Reading The English in Love: The Intimate Story of an Emotional Revolution, which covers relationships, courtship and marriage from 1920 to 1970, with a particular focus on the period around the Second World War, is a powerful reminder that marriage has never been a fixed and stable structure, but has changed regularly, certainly with each 20th-century generation.

Author Claire Langhammer relies chiefly on individual accounts, often painfully frank and honest, looks into the guidance of “agony aunts” and other media reports, and occasionally official reports and studies, to conclude that over the total period of her study there was a significant shift from marriage as primarily an economic relationship – breadwinner support traded for the creation of a comfortable home –  towards a more “emotional”, demanding relationship even during the Fifties, which she suggests relationships were much less stable than we commonly suppose, meaning that the freewheeling Sixties were not marked by more demand for continuing love, but rather the transition of marriage into the late teens and early twenties, a reflection both of increasing wealth and less need to save for marriage, but that also that this was seen as an essential, normal step into adulthood.

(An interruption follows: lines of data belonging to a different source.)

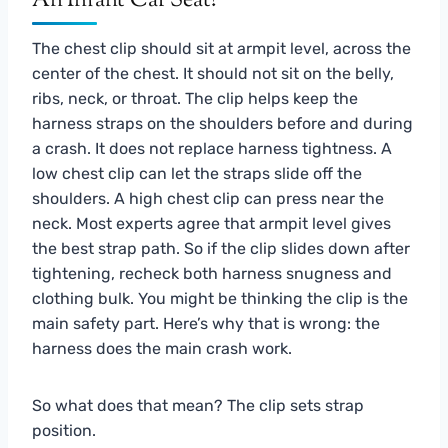
An Infant Car Seat?
The chest clip should sit at armpit level, across the
center of the chest. It should not sit on the belly,
ribs, neck, or throat. The clip helps keep the
harness straps on the shoulders before and during
a crash. It does not replace harness tightness. A
low chest clip can let the straps slide off the
shoulders. A high chest clip can press near the
neck. Most experts agree that armpit level gives
the best strap path. So if the clip slides down after
tightening, recheck both harness snugness and
clothing bulk. You might be thinking the clip is the
main safety part. Here’s why that is wrong: the
harness does the main crash work.
So what does that mean? The clip sets strap
position.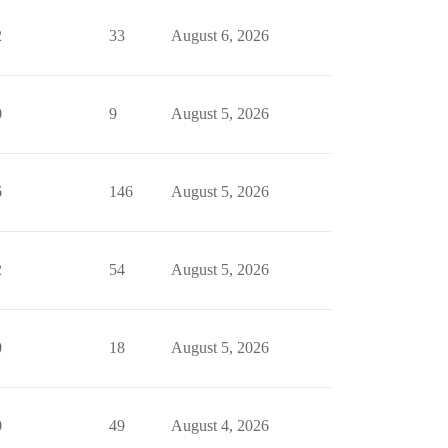
2
33
August 6, 2026
0
9
August 5, 2026
6
146
August 5, 2026
2
54
August 5, 2026
0
18
August 5, 2026
0
49
August 4, 2026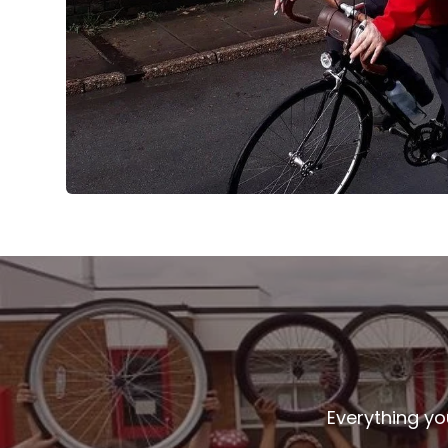
Everything yo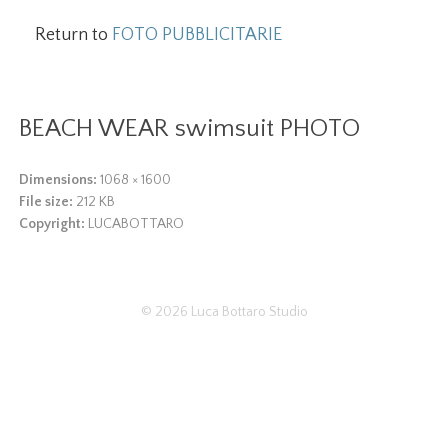
Return to
FOTO PUBBLICITARIE
BEACH WEAR swimsuit PHOTO
Dimensions:
1068 × 1600
File size:
212 KB
Copyright:
LUCABOTTARO
© 2026
Luca Bottaro Studio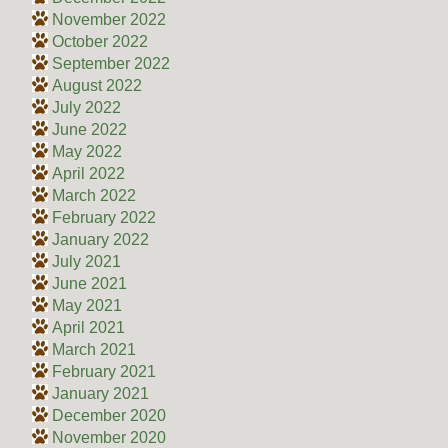
November 2022
October 2022
September 2022
August 2022
July 2022
June 2022
May 2022
April 2022
March 2022
February 2022
January 2022
July 2021
June 2021
May 2021
April 2021
March 2021
February 2021
January 2021
December 2020
November 2020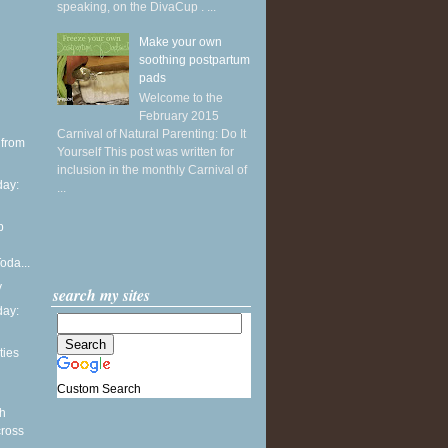
speaking, on the DivaCup . ...
Make your own
soothing postpartum
pads
Welcome to the
February 2015
Carnival of Natural Parenting: Do It
 from
Yourself This post was written for
inclusion in the monthly Carnival of
ay:
...
p
oda...
y
search my sites
ay:
ties
Custom Search
th
cross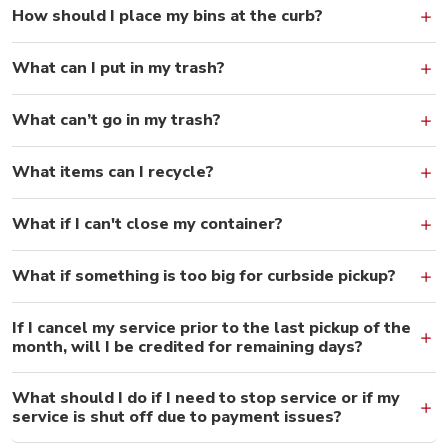
How should I place my bins at the curb?
What can I put in my trash?
What can’t go in my trash?
What items can I recycle?
What if I can't close my container?
What if something is too big for curbside pickup?
If I cancel my service prior to the last pickup of the
month, will I be credited for remaining days?
What should I do if I need to stop service or if my
service is shut off due to payment issues?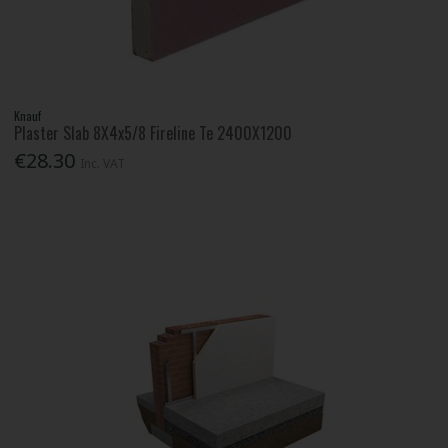
Knauf
Plaster Slab 8X4x5/8 Fireline Te 2400X1200
€28.30
Inc. VAT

Langhammer quotes a 1959 survey showing that a quarter of working class brides were teenagers on their wedding day; more than three-quarters were under 25. A telling item in the initial Boyfriend magazine in the same year tells the story of a young woman determined to do something with her life – transform and modernise her aunt’s cafe, which interferes with her love life. But eventually she finds a man who also wants to run a cafe, so they settled down together.

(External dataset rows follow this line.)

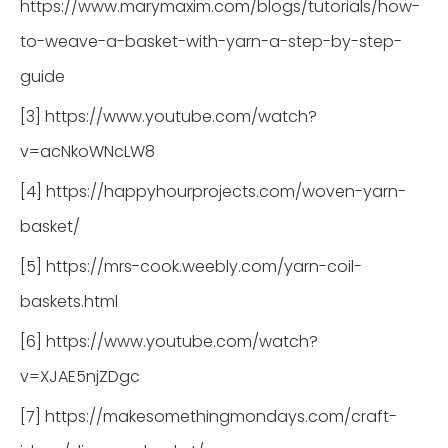
https://www.marymaxim.com/blogs/tutorials/how-
to-weave-a-basket-with-yarn-a-step-by-step-
guide
[3] https://www.youtube.com/watch?
v=acNkoWNcLW8
[4] https://happyhourprojects.com/woven-yarn-
basket/
[5] https://mrs-cook.weebly.com/yarn-coil-
baskets.html
[6] https://www.youtube.com/watch?
v=XJAE5njZDgc
[7] https://makesomethingmondays.com/craft-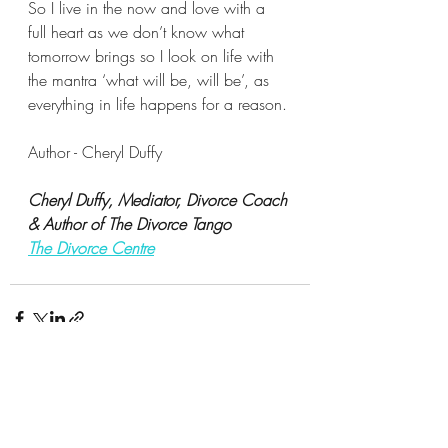
So I live in the now and love with a 
full heart as we don’t know what 
tomorrow brings so I look on life with 
the mantra ‘what will be, will be’, as 
everything in life happens for a reason.
Author - Cheryl Duffy
Cheryl Duffy, Mediator, Divorce Coach 
& Author of The Divorce Tango
The Divorce Centre
Recent Posts
See All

And particularly as the ideology of love and marriage going together, indeed being essential, spread, many of the same tensions and concerns we recognise in relationships today emerge.

One painfully honest ‘case history’ from the Mass Observation Survey from 1949 tells of a 19-year-old woman who has sex with a 24-year-old merchant seaman – although only after he reassures her he’s using a condom. “I agreed then. I didn’t want to but I liked him and he wanted to. He said: ‘You can’t be in love with me unless you will do it.”